O timing do boicote policial à realização de jogos de futebol não foi bem ponderado. Por muito que sejamos um país obcecado pela bola, a verdade é que esta semana principiam os debates para as legislativas, uma espécie de Mundial da baixa política que substitui na plenitude o desporto-rei no que toca a emoção e drama. Só seria aborrecido suprimir um Famalicão - Sporting se não tivéssemos um IL - Livre em perspetiva.

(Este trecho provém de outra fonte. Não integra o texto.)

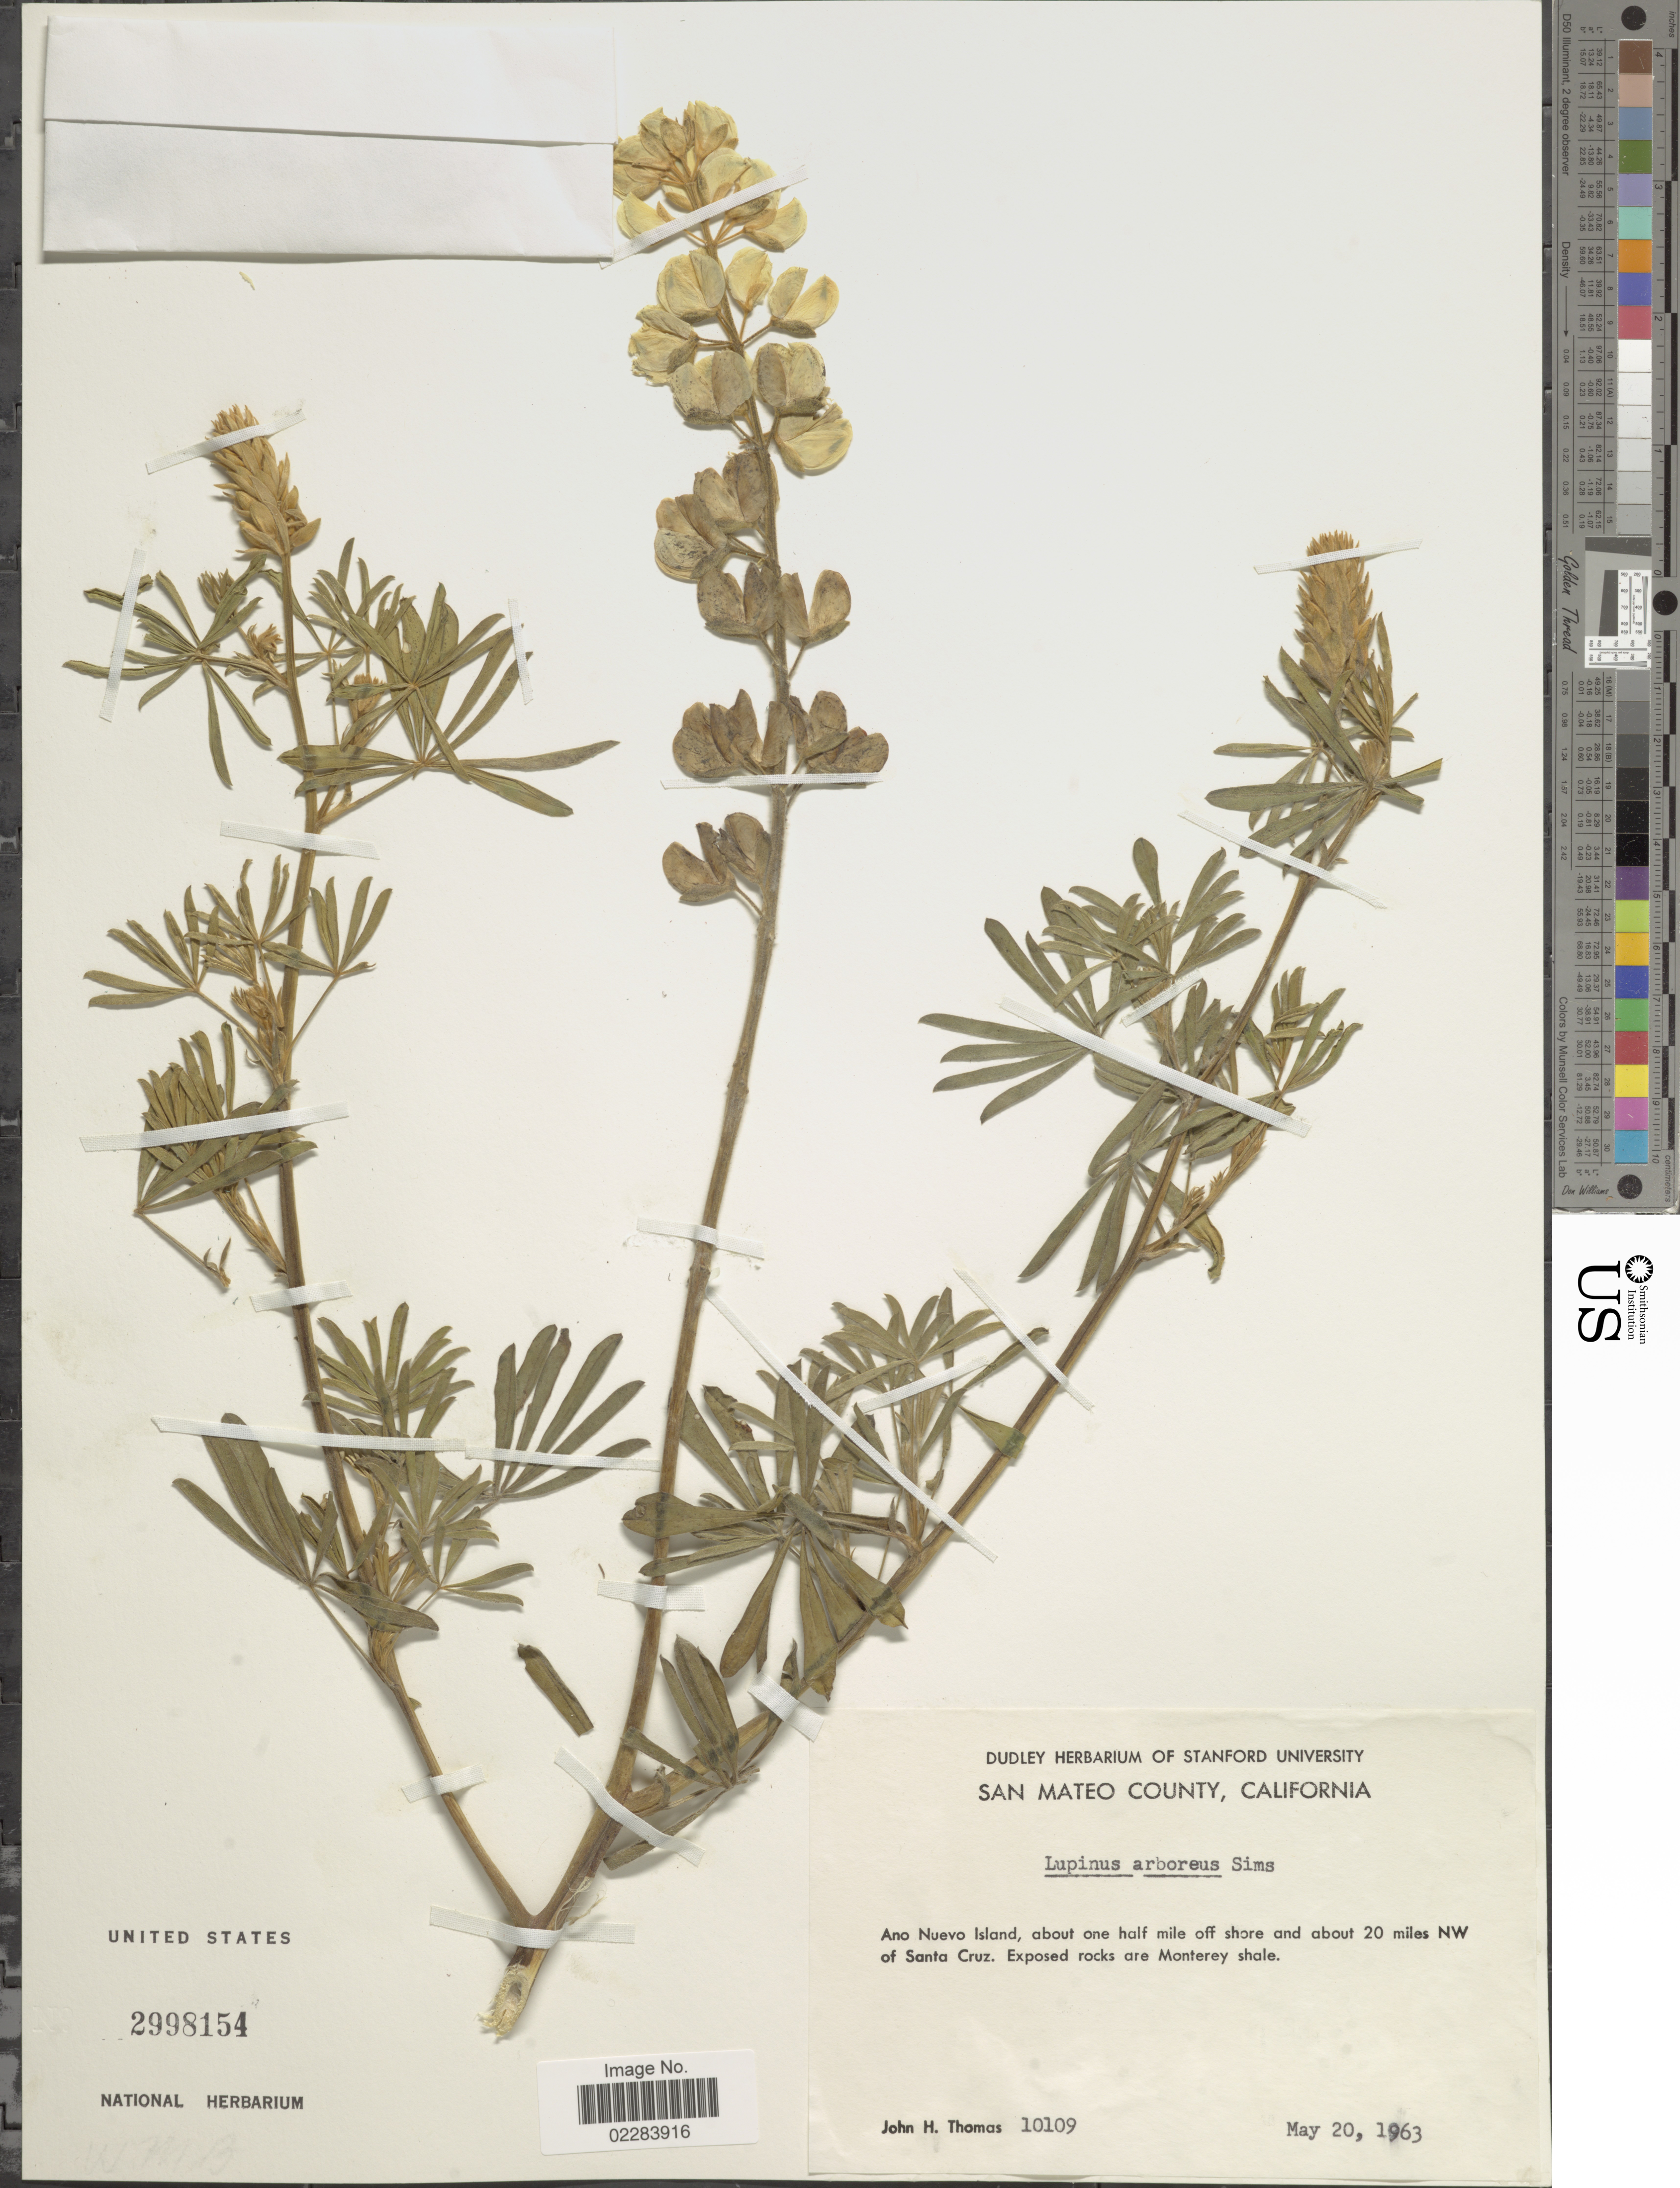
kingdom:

Como no futebol, o tempo útil é problemático. À excepção dos debates entre PSD e PS, todos os duelos televisivos terão uma duração entre os 25 e os 30 minutos - encurtados pelo anti-jogo. A extensão de um episódio de uma sitcom, portanto. Ideal para ver em casal enquanto se come uma refeição à base de restos, poupando uma mensalidade da Netflix. Tal como muitos episódios de comédias leves, os debates também serão algo previsíveis, formulaicos e não alterarão substancialmente nem a narrativa dos protagonistas, nem a nossa percepção sobre a realidade. Por outro lado, ao contrário das sitcoms, este entretenimento não faz sorrir e até indispõe.
Há quem proponha que estes debates, para que se tornem verdadeiramente esclarecedores, tenham uma duração semelhante à do duelo Soares - Cunhal, de 1975. O frente-a-frente prolongou-se por três horas, 40 minutos e 52 segundos. Quem contrapõe alega que a capacidade de concentração dos dias de hoje, corrompida pelas horas que passamos a olhar para vídeos de receitas para a air fryer, já não permite um foco tão longo. Na política de 2024, a pedra de toque é o Tiktok.
O que é certo é que os comentários aos debates emitidos a seguir ao debate não ficarão muito longe das tais três horas, 40 minutos e 52 segundos. Se os debates serão mais curtos do que a relação carnal média, os debates sobre o debate continuarão com durações de sexo tântrico. Haverá comentadores a pegar ao serviço perto da uma da manhã, naquela que é uma profissão que também deveria reivindicar subsídio de risco. Risco, principalmente, de proferir - ou repetir - banalidades.
O mais provável é que, daqui a uns meses, não nos lembremos do que foi dito nestes confrontos. Mal por mal, mais vale beber. Já que os debates são pífios, que apanhemos um pifo. Dito isto, vire uma mini de cada vez que Pedro Nuno Santos começar uma frase por "não,". Beba um gin tónico de cada vez que Rui Rocha disser "cegueira ideológica". Mame um shot de absinto de cada vez que Paulo Raimundo se referir aos "problemas reais da vida das pessoas". Encharque-se com um vodka laranja de cada vez que Luís Montenegro use a palavra "competência". Trague uma caneca de hidromel de cada vez que Rui Tavares faça uma contextualização histórica. Sorva um copo de 3 de cada vez que André Ventura empunhar uma folha A4 com uma notícia que ponha em causa o adversário. E por aí fora. São 30 debates. Tenha só algum cuidado e evite estar de ressaca no dia 10 de março.